Moses for Mere Mortals

From Wikipedia, the free encyclopedia

Moses for Mere Mortals (MMM)[1] is a free open source software composed of a set of scripts designed to allow the automation of processes for the installation and operation of the Moses Open Source Translation System, a statistical machine translation system.

MMM builds a translation chain prototype with Moses + IRSTLM + RandLM + MGIZA.[2][3]

The first version of Moses for Mere Mortals was published in November 2009, and it has been updated and tested on Linux - Ubuntu distributions. MMM is available in the GitHub Project Hosting website.[1]

Overview[edit]

Its main aims are to:

  • help build a prototype of a translation chain for the real world;
  • guide the first steps of users that are just beginning to use Moses;
  • enable a simple and quick evaluation of Moses;
  • enable the user to do his/her own translations without having to trust third (translating) parties;
  • integrate machine translation and translation memories.

Even though the main thrust is centred on Linux, two Windows add-ins help to make the bridge from Windows to Linux and then back from Linux.

General features[edit]

Overview

Moses allows the training of corpora where every word is presented together with, for instance, its respective lemma and/or part of speech tag (“factored training”). The scripts do not cover this type of training.

MMM consists of seven scripts for Linux, thoroughly tested with Ubuntu (12.04 and 14.04, 64-bit):

  • Install: To install in Ubuntu the packages on which both Moses and Moses for Mere Mortals depend.
  • Create: To compile Moses and the other required packages with a single command.
  • Make-test-files: To extract from the original corpus a corpus for training, files for tuning and files for testing the training results.
  • Train: To train the language pairs needed, as Moses is language-independent and can work with any language/alphabet.
  • Translate: To produce machine translations of new documents.
  • Score: To automatically evaluate Moses translations against a human translation taken as a gold standard, using BLEU and NIST metrics algorithms, in order to have an idea of the level of performance.
  • Transfer training-to-another-location: To transfer engines/trainings to other folders in the same computer or to a different computer.

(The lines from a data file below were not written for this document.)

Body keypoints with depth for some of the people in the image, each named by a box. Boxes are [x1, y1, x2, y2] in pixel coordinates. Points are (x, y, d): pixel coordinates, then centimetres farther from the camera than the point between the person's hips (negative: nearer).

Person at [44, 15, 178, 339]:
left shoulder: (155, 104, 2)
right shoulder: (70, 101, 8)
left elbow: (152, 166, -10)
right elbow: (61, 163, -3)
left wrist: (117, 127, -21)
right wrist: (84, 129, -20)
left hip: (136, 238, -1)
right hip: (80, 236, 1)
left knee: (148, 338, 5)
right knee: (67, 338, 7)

MMM comes with a 200,000-segment demonstration corpus — which is too small to do justice to the qualitative results achievable with Moses, but capable of giving a realistic view of the relative duration of the steps involved and useful to test whether the installation was correctly done. In order to get good results, one generally needs a corpus with several million segments. Each orthogonal corpus consists of two strictly aligned UTF-8 files, one in the source language and the other in the target language. No grammar knowledge is required, though some language pairs give better results than others. In a general way, morphologically rich languages give worse results.

Add-ins[edit]

MMM also contains (for Windows and Linux):

  • Extract_TMX_Corpus: An application for the conversion of one or more files in TMX format into two parallel and perfectly aligned files (in the source and target languages) needed for the training of a language pair.
  • Moses2TMX: An application to align originals and Moses translations and to package each file in a TMX file with specific attributes so that Moses translations are identified as MT and as having been translated by Moses and can be used with a translation memory tool, with a penalty relative to human memories.

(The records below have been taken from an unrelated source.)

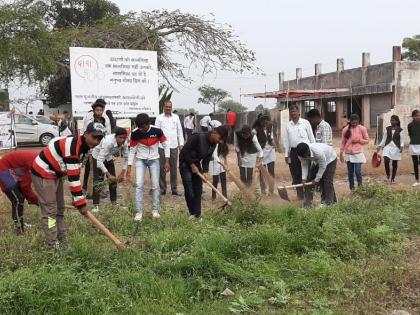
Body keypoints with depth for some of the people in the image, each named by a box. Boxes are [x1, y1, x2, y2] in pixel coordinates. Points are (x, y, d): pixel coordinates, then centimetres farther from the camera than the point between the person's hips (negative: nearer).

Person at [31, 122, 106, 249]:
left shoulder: (83, 146, 0)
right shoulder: (72, 147, -30)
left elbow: (74, 173, 7)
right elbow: (73, 177, -30)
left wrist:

MMM also contains the file Nonbreaking_prefix.pt, a list of abbreviations specific to the Portuguese language, based on English and German versions already available with the Moses package.

Software features[edit]

Moses for Mere Mortals also has some original features:

  • It removes control characters from the input files (these can crash a training);
  • From the corpus, it extracts 2 training files, 2 tuning files and 2 test files (one in the source language and one in the target language) with randomly selected, non-consecutive segments that are erased from the corpus files;
  • A new training does not interfere with the files of a previous training;
  • A new training reuses, as much as possible, the files created in previous trainings (thus saving time);
  • It stops with an informative message if any of the phases of training (language model building, recaser training, corpus training, memory mapping, tuning or training test) doesn’t produce the expected results;
  • It can limit the duration of tuning to a specified number of iterations;
  • It can generate, in a single step, the BLEU and NIST scores for one translation or a set of translations present in a directory (either for each whole document or for each segment of each document);
  • It allows the transfer of corpus trainings to another computer or to another installation in the same computer;
  • It allows the mkcls, GIZA and MGIZA parameters to be controlled through parameters in the train script;
  • It allows selected parameters in the Moses scripts and the Moses decoder to be controlled through the train and translate scripts.

References[edit]

  1. ^ a b "moses-for-mere-mortals". GitHub. Retrieved 2014-11-28.
  2. ^ "Welcome to Moses!". Retrieved 2012-01-29.
  3. ^ "mosesdecoder". Retrieved 2012-01-29.